As mudanças do procedimento penal
Por José Carlos Teixeira Giorgis,
desembargador aposentado do TJRS e professor
Já se avista a data em que entram em vigor as substanciais alterações promovidas no estatuto do processo penal, aplaudidas pela adequação das regras aos princípios da celeridade e da inteira verbalização dos atos; mas também recebidas com algumas críticas pelo açodamento de sua edição, instigada pelo clamor público afetado pela impunidade e delonga forense em alguns episódios de repercussão midiática.
O dogmatismo criminal mostra-se retardatário em relação ao seu parente civil, que apadrinhado pelos juristas peninsulares chegados em tempos de guerra, logrou disparar à frente alguns quarteirões científicos; distâncias que se encurtam com os novos modelos instrumentais previstos. A reforma continua a seguir a estratégia de promover mudanças pontuais bem mais úteis que uma codificação ampla, embora se perca em algumas situações a visão do conjunto, e por isso a coerência sistêmica.
Entroniza-se no altar adequado o termo procedimento em substituição ao vocábulo processo, para marcar as fronteiras que acontecem entre uma mera concatenação de atos formais e o objetivo teleológico que a acepção do último proclama. E sensível à doutrina, alude-se existir duas formas de ritos, os procedimentos comum ou especial, o primeiro de cunho paradigmático; o segundo ditado pelo código ou por normas extravagantes.
E para namorar unidade com o processo civil consolida-se a divisão do procedimento comum, aqui sedimentada em limites de pena e não mais em sua espécie.
Assim, quando a sanção cominada for igual ou superior a quatro anos de privação de liberdade adota-se o procedimento ordinário, antes previsto para as infrações punidas com reclusão; se a pena for inferior a quatro anos de privação de liberdade, persegue-se o procedimento sumário, reservado até aqui para os ilícitos castigados com detenção.
Finalmente, prevendo-se passo futuro, já se introjetam noções do procedimento sumaríssimo, ainda capitulado em legislação singular, destinado às infrações de menor potencial ofensivo; quando suas normas fixarem domicílio no código se completará a trindade que a pedagogia já apregoa.
Recorde-se que o procedimento ordinário em uso compõe-se da denúncia ou queixa, citação, interrogatório, defesa prévia, inquirição das testemunhas, diligências, debates escritos e sentença.
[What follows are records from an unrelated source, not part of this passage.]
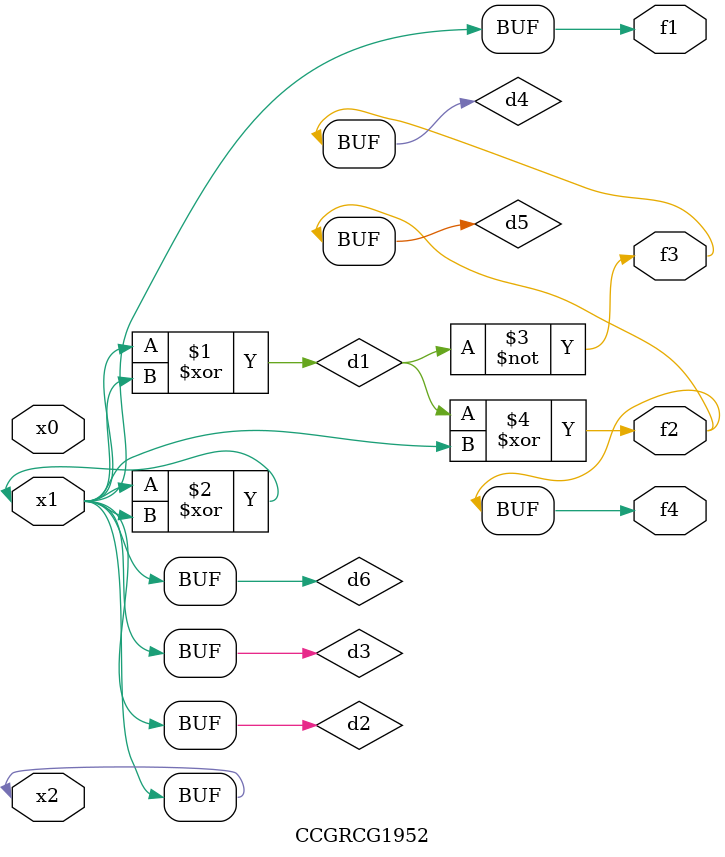
<source format=v>
module CCGRCG1952(
	input x0, x1, x2,
	output f1, f2, f3, f4
);

	wire d1, d2, d3, d4, d5, d6;

	xor (d1, x1, x2);
	buf (d2, x1, x2);
	xor (d3, x1, x2);
	nor (d4, d1);
	xor (d5, d1, d2);
	buf (d6, d2, d3);
	assign f1 = d6;
	assign f2 = d5;
	assign f3 = d4;
	assign f4 = d5;
endmodule

</source>
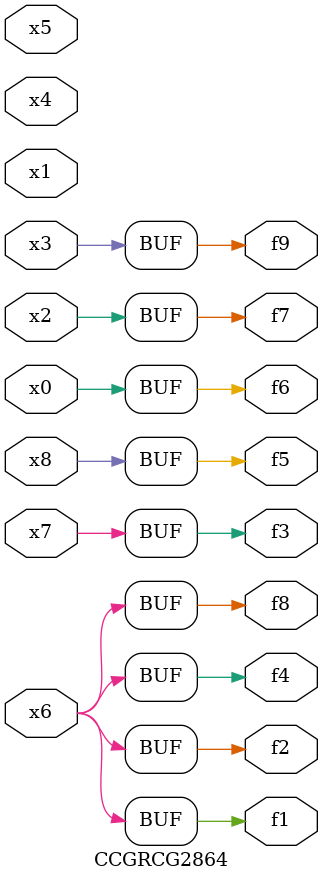
<source format=v>
module CCGRCG2864(
	input x0, x1, x2, x3, x4, x5, x6, x7, x8,
	output f1, f2, f3, f4, f5, f6, f7, f8, f9
);
	assign f1 = x6;
	assign f2 = x6;
	assign f3 = x7;
	assign f4 = x6;
	assign f5 = x8;
	assign f6 = x0;
	assign f7 = x2;
	assign f8 = x6;
	assign f9 = x3;
endmodule

</source>
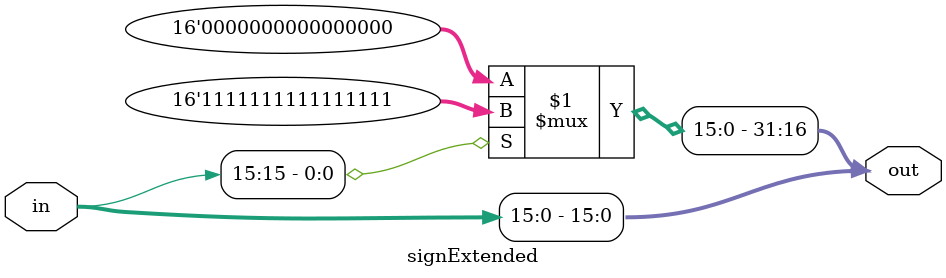
<source format=sv>
module signExtended (out, in);
	output [31:0] out;
	input [15:0] in;
	
	assign out[31:16] = in[15] ? 16'b1111111111111111 : 16'b0000000000000000;
	assign out[15:0] = in[15:0];
endmodule


</source>
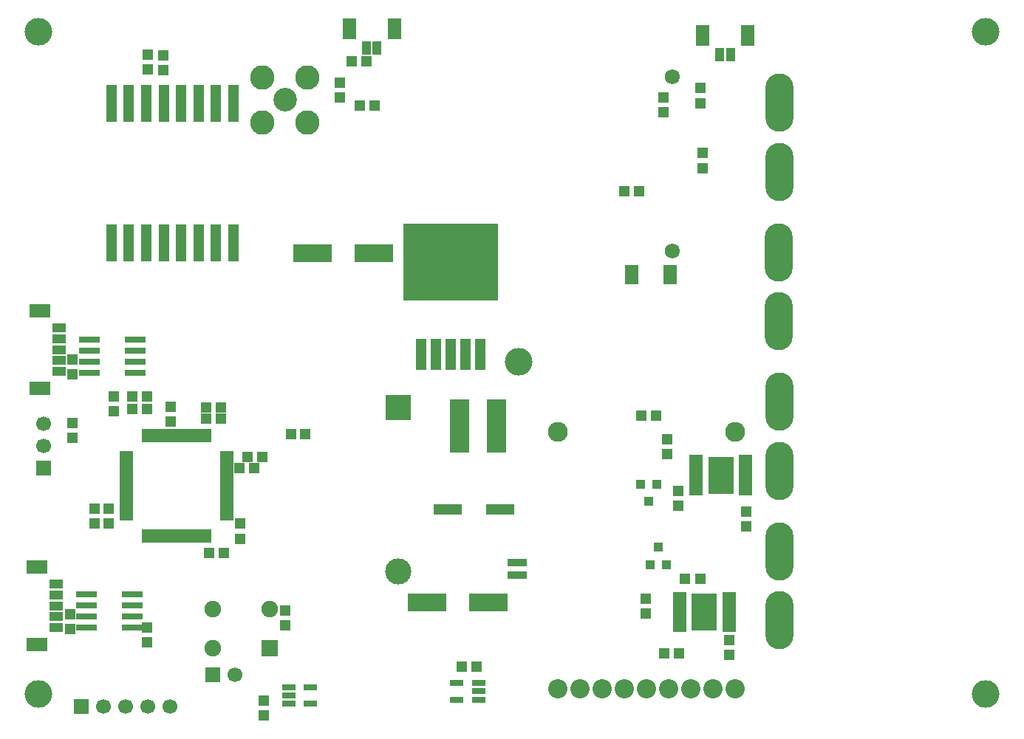
<source format=gbr>
%TF.GenerationSoftware,Novarm,DipTrace,3.3.0.1*%
%TF.CreationDate,2018-11-14T10:20:14-08:00*%
%FSLAX26Y26*%
%MOIN*%
%TF.FileFunction,Soldermask,Top*%
%TF.Part,Single*%
%ADD64C,0.125*%
%ADD65C,0.09*%
%ADD73C,0.06788*%
%ADD75C,0.086896*%
%ADD77R,0.04725X0.141738*%
%ADD79R,0.42914X0.346463*%
%ADD81R,0.096463X0.062998*%
%ADD83R,0.059061X0.041345*%
%ADD85R,0.094494X0.031502*%
%ADD87R,0.059455X0.025597*%
%ADD89R,0.112211X0.16536*%
%ADD91R,0.059849X0.030321*%
%ADD93R,0.062998X0.096463*%
%ADD95R,0.041345X0.059061*%
%ADD97R,0.04725X0.16536*%
%ADD99R,0.019691X0.064967*%
%ADD101R,0.064967X0.019691*%
%ADD103C,0.074809*%
%ADD105R,0.074809X0.074809*%
%ADD107R,0.08662X0.035439*%
%ADD109R,0.08662X0.2441*%
%ADD111R,0.045282X0.04725*%
%ADD113O,0.12599X0.263786*%
%ADD115C,0.066935*%
%ADD117R,0.066935X0.066935*%
%ADD119R,0.039376X0.043313*%
%ADD121C,0.118116*%
%ADD123R,0.118116X0.118116*%
%ADD125R,0.062998X0.090557*%
%ADD127R,0.129927X0.051187*%
%ADD129R,0.173234X0.082683*%
%ADD131R,0.051187X0.04725*%
%ADD133R,0.04725X0.051187*%
%ADD135C,0.106305*%
%ADD137C,0.110242*%
G75*
G01*
%LPD*%
D137*
X1584951Y3131200D3*
X1787707D3*
Y3333956D3*
X1584951D3*
D135*
X1686329Y3232578D3*
D133*
X1138382Y3367913D3*
Y3434842D3*
X1066200Y3368700D3*
Y3435629D3*
D131*
X997401Y1893522D3*
X1064330D3*
D133*
X892359Y1319690D3*
Y1386619D3*
D131*
X1412630Y1185111D3*
X1345701D3*
D133*
X1484850Y1318582D3*
Y1251653D3*
D131*
X1331372Y1844330D3*
X1398301D3*
X1547449Y1568700D3*
X1480520D3*
X1584949Y1618700D3*
X1518020D3*
X1331648Y1792864D3*
X1398577D3*
X997541Y1835334D3*
X1064470D3*
D133*
X828944Y1319407D3*
Y1386336D3*
X1066144Y849881D3*
Y782952D3*
X1688947Y927712D3*
Y860783D3*
X1172449Y1781200D3*
Y1848129D3*
D129*
X1810972Y2539901D3*
X2086562D3*
D127*
X2657327Y1384050D3*
X2421107D3*
D133*
X3691200Y793700D3*
Y726771D3*
X3766200Y1374949D3*
Y1308020D3*
D129*
X2603700Y962449D3*
X2328109D3*
D131*
X3559581Y1069641D3*
X3492651D3*
D133*
X3459581Y1400892D3*
Y1467821D3*
X916159Y1893522D3*
Y1826592D3*
D125*
X3250927Y2442250D3*
X3424155D3*
D123*
X2197449Y1843700D3*
D121*
Y1101968D3*
D119*
X3328700Y1418700D3*
X3366102Y1497440D3*
X3291298D3*
D131*
X2091036Y3205884D3*
X2024107D3*
D119*
X3372081Y1213392D3*
X3334679Y1134651D3*
X3409482D3*
D117*
X597443Y1568556D3*
D115*
Y1668556D3*
Y1768556D3*
D73*
X3434645Y3337120D3*
Y2549718D3*
D64*
X573700Y3538700D3*
X2741200Y2049949D3*
X573700Y548700D3*
X4848700D3*
Y3538700D3*
D113*
X3916111Y2544020D3*
Y2232997D3*
X3916200Y1193913D3*
Y882889D3*
Y3218700D3*
Y2907676D3*
Y1868842D3*
Y1557818D3*
D117*
X1359949Y637449D3*
D115*
X1459949D3*
D111*
X1778700Y1724949D3*
X1715708D3*
D109*
X2475466Y1760233D3*
X2640821D3*
D107*
X2734949Y1143700D3*
Y1086613D3*
D133*
X3395791Y3243188D3*
Y3176259D3*
D131*
X2053540Y3405863D3*
X1986611D3*
X3216200Y2818700D3*
X3283129D3*
D133*
X3572449Y2924949D3*
Y2991878D3*
X3559632Y3218382D3*
Y3285312D3*
X1934798Y3243363D3*
Y3310292D3*
X716180Y843632D3*
Y910561D3*
D131*
X3397081Y732141D3*
X3464010D3*
D133*
X728679Y1993511D3*
Y2060440D3*
X3409581Y1700892D3*
Y1633962D3*
D131*
X3359949Y1806200D3*
X3293020D3*
X2484951Y674949D3*
X2551880D3*
D133*
X1591200Y518700D3*
Y451771D3*
X728700Y1773129D3*
Y1706200D3*
X3315830Y913392D3*
Y980321D3*
D105*
X1616200Y756200D3*
D103*
Y933365D3*
X1360294D3*
Y756200D3*
D101*
X1424087Y1341812D3*
Y1361497D3*
Y1381182D3*
Y1400867D3*
Y1420552D3*
Y1440237D3*
Y1459922D3*
Y1479607D3*
Y1499292D3*
Y1518977D3*
Y1538662D3*
Y1558347D3*
Y1578032D3*
Y1597717D3*
Y1617402D3*
Y1637087D3*
D99*
X1345347Y1715827D3*
X1325662D3*
X1305977D3*
X1286292D3*
X1266607D3*
X1246922D3*
X1227237D3*
X1207552D3*
X1187867D3*
X1168182D3*
X1148497D3*
X1128812D3*
X1109127D3*
X1089441D3*
X1069756D3*
X1050071D3*
D101*
X971331Y1637087D3*
Y1617402D3*
Y1597717D3*
Y1578032D3*
Y1558347D3*
Y1538662D3*
Y1518977D3*
Y1499292D3*
Y1479607D3*
Y1459922D3*
Y1440237D3*
Y1420552D3*
Y1400867D3*
Y1381182D3*
Y1361497D3*
Y1341812D3*
D99*
X1050071Y1263071D3*
X1069756D3*
X1089441D3*
X1109127D3*
X1128812D3*
X1148497D3*
X1168182D3*
X1187867D3*
X1207552D3*
X1227237D3*
X1246922D3*
X1266607D3*
X1286292D3*
X1305977D3*
X1325662D3*
X1345347D3*
D97*
X903700Y2587449D3*
X982440D3*
X1061180D3*
X1139920D3*
X1218661D3*
X1297401D3*
X1376141D3*
X1454881D3*
Y3217371D3*
X1376141D3*
X1297401D3*
X1218661D3*
X1139920D3*
X1061180D3*
X982440D3*
X903700D3*
D95*
X2053540Y3468356D3*
X2102752D3*
D93*
X2179524Y3554773D3*
X1976768D3*
D91*
X2559951Y524949D3*
Y562351D3*
Y599752D3*
X2461525D3*
Y524949D3*
D95*
X3647123Y3437109D3*
X3696335D3*
D93*
X3773107Y3523527D3*
X3570351D3*
D89*
X3578700Y918700D3*
D87*
X3466495Y995472D3*
Y969881D3*
Y944291D3*
Y918700D3*
Y893109D3*
Y867519D3*
Y841928D3*
X3690905Y995472D3*
Y969881D3*
Y944291D3*
Y918700D3*
Y893109D3*
Y867519D3*
Y841928D3*
D85*
X997401Y849881D3*
Y899881D3*
Y949881D3*
Y999881D3*
X792676Y849881D3*
Y899881D3*
Y949881D3*
Y999881D3*
D83*
X653687Y849881D3*
Y899094D3*
Y948306D3*
Y997519D3*
Y1046731D3*
D81*
X567270Y1123503D3*
Y773109D3*
D79*
X2435100Y2500898D3*
D77*
X2301242Y2083575D3*
X2368171D3*
X2435100D3*
X2502029D3*
X2568959D3*
D75*
X2916200Y574949D3*
X3016200D3*
X3116200D3*
X3216200D3*
X3316200D3*
X3416200D3*
X3516200D3*
X3616200D3*
X3716200D3*
D65*
X2916200Y1734949D3*
X3716200D3*
D89*
X3653285Y1538397D3*
D87*
X3541081Y1615169D3*
Y1589578D3*
Y1563987D3*
Y1538397D3*
Y1512806D3*
Y1487216D3*
Y1461625D3*
X3765490Y1615169D3*
Y1589578D3*
Y1563987D3*
Y1538397D3*
Y1512806D3*
Y1487216D3*
Y1461625D3*
D91*
X1703700Y581200D3*
Y543798D3*
Y506397D3*
X1802125D3*
Y581200D3*
D85*
X1009899Y1999760D3*
Y2049760D3*
Y2099760D3*
Y2149760D3*
X805175Y1999760D3*
Y2049760D3*
Y2099760D3*
Y2149760D3*
D83*
X666186Y2006010D3*
Y2055222D3*
Y2104435D3*
Y2153648D3*
Y2202860D3*
D81*
X579768Y2279632D3*
Y1929238D3*
D117*
X766200Y493700D3*
D115*
X866200D3*
X966200D3*
X1066200D3*
X1166200D3*
M02*

</source>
E que o sumário vigente consta da denúncia ou queixa, citação, interrogatório, defesa prévia, inquirição das testemunhas de acusação, despacho saneador, e audiência de instrução e julgamento, com oitiva das testemunhas de defesa, debates orais e sentença.
Sinalizando as modificações, os procedimentos obedecem as seguintes fases: recebimento da denúncia ou queixa; citação do acusado para oferecer uma defesa escrita em dez dias, peça que será subscrita por defensor dativo quando o agente se omitir; absolvição sumária do acusado; ou designação da audiência, com intimação das partes (acusado, defensor, Ministério Público, querelante, assistente); audiência de instrução e julgamento (declarações do ofendido; inquirição das testemunhas de acusação e defesa; oitiva de peritos, acareações e reconhecimento de pessoas ou coisas; interrogatório; pedido de diligências pelas partes; se deferidas, e quando imprescindíveis, a audiência é concluída, sem alegações; e se não forem solicitadas ou quando denegadas, colhem-se logo os debates orais e o magistrado dita a sentença).
Pelo afago à rapidez e à oralidade, os depoimentos serão registrados em fita magnética, estenotipia, digitação ou similar e técnica audiovisual, meios que favorecem a fidelidade da prova, de que as partes obterão transcrições ou cópia (audiovisual).
Havendo diligências, e cumpridas, as partes apresentam razões escritas (memoriais), sucessivamente, em cinco dias, sendo a sentença proferida em dez dias; os memoriais também substituem os debates orais quando o juiz entender a causa complexa; e a decisão ainda será subseqüente.
Ambos os procedimentos se assemelham nas etapas, o que é muito saudável, apenas diferindo no prazo em que a audiência final deva ser designada depois do recebimento da denúncia ou queixa (60 dias, no procedimento ordinário; e 30 dias, no sumário); e na quantidade de testemunhas que possam ser arroladas, oito ou cinco, consoante os ritos.
A relevância se debruça na criação de uma defesa preliminar que pode levar ao encerramento do processo em caso de absolvição; e num interrogatório póstumo, situado como fecho da instrução, inovação reclamada sob a justificativa de que a declaração do imputado só devia acontecer depois de produzida a prova por inteiro.